──────── Material to process

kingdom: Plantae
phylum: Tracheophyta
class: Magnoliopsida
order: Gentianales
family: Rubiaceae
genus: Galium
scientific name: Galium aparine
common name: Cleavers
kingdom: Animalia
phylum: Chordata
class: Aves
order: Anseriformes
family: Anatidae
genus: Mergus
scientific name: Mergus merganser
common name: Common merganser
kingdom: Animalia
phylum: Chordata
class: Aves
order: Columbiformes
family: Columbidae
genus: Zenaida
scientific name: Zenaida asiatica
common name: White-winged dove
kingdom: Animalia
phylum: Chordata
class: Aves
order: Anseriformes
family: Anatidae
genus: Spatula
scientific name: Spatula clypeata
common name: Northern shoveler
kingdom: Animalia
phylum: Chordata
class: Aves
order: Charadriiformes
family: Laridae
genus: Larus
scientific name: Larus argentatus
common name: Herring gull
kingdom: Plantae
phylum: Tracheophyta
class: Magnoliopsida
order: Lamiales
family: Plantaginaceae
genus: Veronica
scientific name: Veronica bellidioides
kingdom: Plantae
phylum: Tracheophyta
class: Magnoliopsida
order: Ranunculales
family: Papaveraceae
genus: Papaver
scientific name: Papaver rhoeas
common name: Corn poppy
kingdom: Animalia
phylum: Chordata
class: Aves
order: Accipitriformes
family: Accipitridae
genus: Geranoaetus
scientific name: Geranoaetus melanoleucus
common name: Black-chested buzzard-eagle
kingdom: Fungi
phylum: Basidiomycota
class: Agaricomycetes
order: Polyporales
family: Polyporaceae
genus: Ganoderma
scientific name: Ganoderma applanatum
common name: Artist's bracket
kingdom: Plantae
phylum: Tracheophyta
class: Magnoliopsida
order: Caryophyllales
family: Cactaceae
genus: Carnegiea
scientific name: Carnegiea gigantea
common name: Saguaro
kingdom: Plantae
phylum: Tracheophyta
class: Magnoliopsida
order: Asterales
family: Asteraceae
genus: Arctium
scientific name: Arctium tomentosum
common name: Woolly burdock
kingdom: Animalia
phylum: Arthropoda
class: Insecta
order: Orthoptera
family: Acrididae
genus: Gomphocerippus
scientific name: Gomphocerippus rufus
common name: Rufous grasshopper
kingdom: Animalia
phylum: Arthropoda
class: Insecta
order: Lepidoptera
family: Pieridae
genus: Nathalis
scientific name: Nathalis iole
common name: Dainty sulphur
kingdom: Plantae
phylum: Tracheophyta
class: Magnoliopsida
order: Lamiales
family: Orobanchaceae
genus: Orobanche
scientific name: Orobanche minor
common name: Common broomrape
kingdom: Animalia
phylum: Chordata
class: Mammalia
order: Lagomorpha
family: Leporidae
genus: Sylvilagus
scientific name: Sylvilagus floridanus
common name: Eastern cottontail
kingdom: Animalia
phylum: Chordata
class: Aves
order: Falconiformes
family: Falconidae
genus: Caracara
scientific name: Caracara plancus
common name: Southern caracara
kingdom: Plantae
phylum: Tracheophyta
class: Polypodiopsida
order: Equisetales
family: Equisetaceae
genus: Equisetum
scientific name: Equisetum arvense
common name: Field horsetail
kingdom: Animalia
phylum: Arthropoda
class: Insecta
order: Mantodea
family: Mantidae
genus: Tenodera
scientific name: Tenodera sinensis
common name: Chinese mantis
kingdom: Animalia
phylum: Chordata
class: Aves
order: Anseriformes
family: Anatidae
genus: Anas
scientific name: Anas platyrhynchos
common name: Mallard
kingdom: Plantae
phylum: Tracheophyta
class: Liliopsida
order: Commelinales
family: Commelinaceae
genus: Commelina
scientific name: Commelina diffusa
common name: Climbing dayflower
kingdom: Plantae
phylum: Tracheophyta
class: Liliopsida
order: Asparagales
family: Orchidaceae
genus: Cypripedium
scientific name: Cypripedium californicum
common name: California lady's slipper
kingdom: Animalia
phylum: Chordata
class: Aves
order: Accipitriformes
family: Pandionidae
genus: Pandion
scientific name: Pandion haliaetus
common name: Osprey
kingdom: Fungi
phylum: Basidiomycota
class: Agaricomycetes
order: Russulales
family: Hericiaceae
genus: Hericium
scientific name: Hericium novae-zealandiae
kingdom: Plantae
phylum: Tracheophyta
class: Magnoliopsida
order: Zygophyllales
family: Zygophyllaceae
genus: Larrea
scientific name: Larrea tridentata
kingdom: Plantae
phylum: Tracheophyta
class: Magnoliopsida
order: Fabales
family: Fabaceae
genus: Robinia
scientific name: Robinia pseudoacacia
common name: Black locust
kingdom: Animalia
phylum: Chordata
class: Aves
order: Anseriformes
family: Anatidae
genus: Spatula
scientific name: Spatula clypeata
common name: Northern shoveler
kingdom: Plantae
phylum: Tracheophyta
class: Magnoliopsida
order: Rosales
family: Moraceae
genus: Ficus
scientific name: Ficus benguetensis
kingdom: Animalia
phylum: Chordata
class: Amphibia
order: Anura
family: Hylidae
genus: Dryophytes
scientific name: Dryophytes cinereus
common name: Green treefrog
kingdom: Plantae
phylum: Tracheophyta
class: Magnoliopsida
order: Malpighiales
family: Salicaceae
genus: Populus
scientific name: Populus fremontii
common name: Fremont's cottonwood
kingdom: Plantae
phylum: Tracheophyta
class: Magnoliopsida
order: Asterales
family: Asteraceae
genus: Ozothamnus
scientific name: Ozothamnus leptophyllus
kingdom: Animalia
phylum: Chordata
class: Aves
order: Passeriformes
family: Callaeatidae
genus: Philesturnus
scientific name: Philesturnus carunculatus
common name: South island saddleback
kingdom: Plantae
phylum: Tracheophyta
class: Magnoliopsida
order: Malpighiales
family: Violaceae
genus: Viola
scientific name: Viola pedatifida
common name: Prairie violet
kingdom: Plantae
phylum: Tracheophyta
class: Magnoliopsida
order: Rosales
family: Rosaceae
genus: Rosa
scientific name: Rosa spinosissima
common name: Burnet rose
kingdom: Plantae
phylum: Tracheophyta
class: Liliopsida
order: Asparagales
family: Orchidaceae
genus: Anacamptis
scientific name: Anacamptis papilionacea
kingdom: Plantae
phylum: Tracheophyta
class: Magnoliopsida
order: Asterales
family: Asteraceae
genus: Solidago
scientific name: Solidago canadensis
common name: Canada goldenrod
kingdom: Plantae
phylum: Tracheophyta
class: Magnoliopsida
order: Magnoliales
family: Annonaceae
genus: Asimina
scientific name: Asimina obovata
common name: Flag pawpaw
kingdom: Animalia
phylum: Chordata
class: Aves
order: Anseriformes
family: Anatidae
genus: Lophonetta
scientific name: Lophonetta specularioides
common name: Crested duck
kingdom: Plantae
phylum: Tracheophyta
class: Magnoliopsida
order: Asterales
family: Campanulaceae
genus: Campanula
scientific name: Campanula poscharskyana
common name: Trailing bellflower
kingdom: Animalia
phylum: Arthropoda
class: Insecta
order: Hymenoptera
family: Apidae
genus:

────────────────

To do:
Put every line of the data above into a numbered list, leaving out any blank lines.

Exercise solution:
1. kingdom: Plantae
2. phylum: Tracheophyta
3. class: Magnoliopsida
4. order: Gentianales
5. family: Rubiaceae
6. genus: Galium
7. scientific name: Galium aparine
8. common name: Cleavers
9. kingdom: Animalia
10. phylum: Chordata
11. class: Aves
12. order: Anseriformes
13. family: Anatidae
14. genus: Mergus
15. scientific name: Mergus merganser
16. common name: Common merganser
17. kingdom: Animalia
18. phylum: Chordata
19. class: Aves
20. order: Columbiformes
21. family: Columbidae
22. genus: Zenaida
23. scientific name: Zenaida asiatica
24. common name: White-winged dove
25. kingdom: Animalia
26. phylum: Chordata
27. class: Aves
28. order: Anseriformes
29. family: Anatidae
30. genus: Spatula
31. scientific name: Spatula clypeata
32. common name: Northern shoveler
33. kingdom: Animalia
34. phylum: Chordata
35. class: Aves
36. order: Charadriiformes
37. family: Laridae
38. genus: Larus
39. scientific name: Larus argentatus
40. common name: Herring gull
41. kingdom: Plantae
42. phylum: Tracheophyta
43. class: Magnoliopsida
44. order: Lamiales
45. family: Plantaginaceae
46. genus: Veronica
47. scientific name: Veronica bellidioides
48. kingdom: Plantae
49. phylum: Tracheophyta
50. class: Magnoliopsida
51. order: Ranunculales
52. family: Papaveraceae
53. genus: Papaver
54. scientific name: Papaver rhoeas
55. common name: Corn poppy
56. kingdom: Animalia
57. phylum: Chordata
58. class: Aves
59. order: Accipitriformes
60. family: Accipitridae
61. genus: Geranoaetus
62. scientific name: Geranoaetus melanoleucus
63. common name: Black-chested buzzard-eagle
64. kingdom: Fungi
65. phylum: Basidiomycota
66. class: Agaricomycetes
67. order: Polyporales
68. family: Polyporaceae
69. genus: Ganoderma
70. scientific name: Ganoderma applanatum
71. common name: Artist's bracket
72. kingdom: Plantae
73. phylum: Tracheophyta
74. class: Magnoliopsida
75. order: Caryophyllales
76. family: Cactaceae
77. genus: Carnegiea
78. scientific name: Carnegiea gigantea
79. common name: Saguaro
80. kingdom: Plantae
81. phylum: Tracheophyta
82. class: Magnoliopsida
83. order: Asterales
84. family: Asteraceae
85. genus: Arctium
86. scientific name: Arctium tomentosum
87. common name: Woolly burdock
88. kingdom: Animalia
89. phylum: Arthropoda
90. class: Insecta
91. order: Orthoptera
92. family: Acrididae
93. genus: Gomphocerippus
94. scientific name: Gomphocerippus rufus
95. common name: Rufous grasshopper
96. kingdom: Animalia
97. phylum: Arthropoda
98. class: Insecta
99. order: Lepidoptera
100. family: Pieridae
101. genus: Nathalis
102. scientific name: Nathalis iole
103. common name: Dainty sulphur
104. kingdom: Plantae
105. phylum: Tracheophyta
106. class: Magnoliopsida
107. order: Lamiales
108. family: Orobanchaceae
109. genus: Orobanche
110. scientific name: Orobanche minor
111. common name: Common broomrape
112. kingdom: Animalia
113. phylum: Chordata
114. class: Mammalia
115. order: Lagomorpha
116. family: Leporidae
117. genus: Sylvilagus
118. scientific name: Sylvilagus floridanus
119. common name: Eastern cottontail
120. kingdom: Animalia
121. phylum: Chordata
122. class: Aves
123. order: Falconiformes
124. family: Falconidae
125. genus: Caracara
126. scientific name: Caracara plancus
127. common name: Southern caracara
128. kingdom: Plantae
129. phylum: Tracheophyta
130. class: Polypodiopsida
131. order: Equisetales
132. family: Equisetaceae
133. genus: Equisetum
134. scientific name: Equisetum arvense
135. common name: Field horsetail
136. kingdom: Animalia
137. phylum: Arthropoda
138. class: Insecta
139. order: Mantodea
140. family: Mantidae
141. genus: Tenodera
142. scientific name: Tenodera sinensis
143. common name: Chinese mantis
144. kingdom: Animalia
145. phylum: Chordata
146. class: Aves
147. order: Anseriformes
148. family: Anatidae
149. genus: Anas
150. scientific name: Anas platyrhynchos
151. common name: Mallard
152. kingdom: Plantae
153. phylum: Tracheophyta
154. class: Liliopsida
155. order: Commelinales
156. family: Commelinaceae
157. genus: Commelina
158. scientific name: Commelina diffusa
159. common name: Climbing dayflower
160. kingdom: Plantae
161. phylum: Tracheophyta
162. class: Liliopsida
163. order: Asparagales
164. family: Orchidaceae
165. genus: Cypripedium
166. scientific name: Cypripedium californicum
167. common name: California lady's slipper
168. kingdom: Animalia
169. phylum: Chordata
170. class: Aves
171. order: Accipitriformes
172. family: Pandionidae
173. genus: Pandion
174. scientific name: Pandion haliaetus
175. common name: Osprey
176. kingdom: Fungi
177. phylum: Basidiomycota
178. class: Agaricomycetes
179. order: Russulales
180. family: Hericiaceae
181. genus: Hericium
182. scientific name: Hericium novae-zealandiae
183. kingdom: Plantae
184. phylum: Tracheophyta
185. class: Magnoliopsida
186. order: Zygophyllales
187. family: Zygophyllaceae
188. genus: Larrea
189. scientific name: Larrea tridentata
190. kingdom: Plantae
191. phylum: Tracheophyta
192. class: Magnoliopsida
193. order: Fabales
194. family: Fabaceae
195. genus: Robinia
196. scientific name: Robinia pseudoacacia
197. common name: Black locust
198. kingdom: Animalia
199. phylum: Chordata
200. class: Aves
201. order: Anseriformes
202. family: Anatidae
203. genus: Spatula
204. scientific name: Spatula clypeata
205. common name: Northern shoveler
206. kingdom: Plantae
207. phylum: Tracheophyta
208. class: Magnoliopsida
209. order: Rosales
210. family: Moraceae
211. genus: Ficus
212. scientific name: Ficus benguetensis
213. kingdom: Animalia
214. phylum: Chordata
215. class: Amphibia
216. order: Anura
217. family: Hylidae
218. genus: Dryophytes
219. scientific name: Dryophytes cinereus
220. common name: Green treefrog
221. kingdom: Plantae
222. phylum: Tracheophyta
223. class: Magnoliopsida
224. order: Malpighiales
225. family: Salicaceae
226. genus: Populus
227. scientific name: Populus fremontii
228. common name: Fremont's cottonwood
229. kingdom: Plantae
230. phylum: Tracheophyta
231. class: Magnoliopsida
232. order: Asterales
233. family: Asteraceae
234. genus: Ozothamnus
235. scientific name: Ozothamnus leptophyllus
236. kingdom: Animalia
237. phylum: Chordata
238. class: Aves
239. order: Passeriformes
240. family: Callaeatidae
241. genus: Philesturnus
242. scientific name: Philesturnus carunculatus
243. common name: South island saddleback
244. kingdom: Plantae
245. phylum: Tracheophyta
246. class: Magnoliopsida
247. order: Malpighiales
248. family: Violaceae
249. genus: Viola
250. scientific name: Viola pedatifida
251. common name: Prairie violet
252. kingdom: Plantae
253. phylum: Tracheophyta
254. class: Magnoliopsida
255. order: Rosales
256. family: Rosaceae
257. genus: Rosa
258. scientific name: Rosa spinosissima
259. common name: Burnet rose
260. kingdom: Plantae
261. phylum: Tracheophyta
262. class: Liliopsida
263. order: Asparagales
264. family: Orchidaceae
265. genus: Anacamptis
266. scientific name: Anacamptis papilionacea
267. kingdom: Plantae
268. phylum: Tracheophyta
269. class: Magnoliopsida
270. order: Asterales
271. family: Asteraceae
272. genus: Solidago
273. scientific name: Solidago canadensis
274. common name: Canada goldenrod
275. kingdom: Plantae
276. phylum: Tracheophyta
277. class: Magnoliopsida
278. order: Magnoliales
279. family: Annonaceae
280. genus: Asimina
281. scientific name: Asimina obovata
282. common name: Flag pawpaw
283. kingdom: Animalia
284. phylum: Chordata
285. class: Aves
286. order: Anseriformes
287. family: Anatidae
288. genus: Lophonetta
289. scientific name: Lophonetta specularioides
290. common name: Crested duck
291. kingdom: Plantae
292. phylum: Tracheophyta
293. class: Magnoliopsida
294. order: Asterales
295. family: Campanulaceae
296. genus: Campanula
297. scientific name: Campanula poscharskyana
298. common name: Trailing bellflower
299. kingdom: Animalia
300. phylum: Arthropoda
301. class: Insecta
302. order: Hymenoptera
303. family: Apidae
304. genus:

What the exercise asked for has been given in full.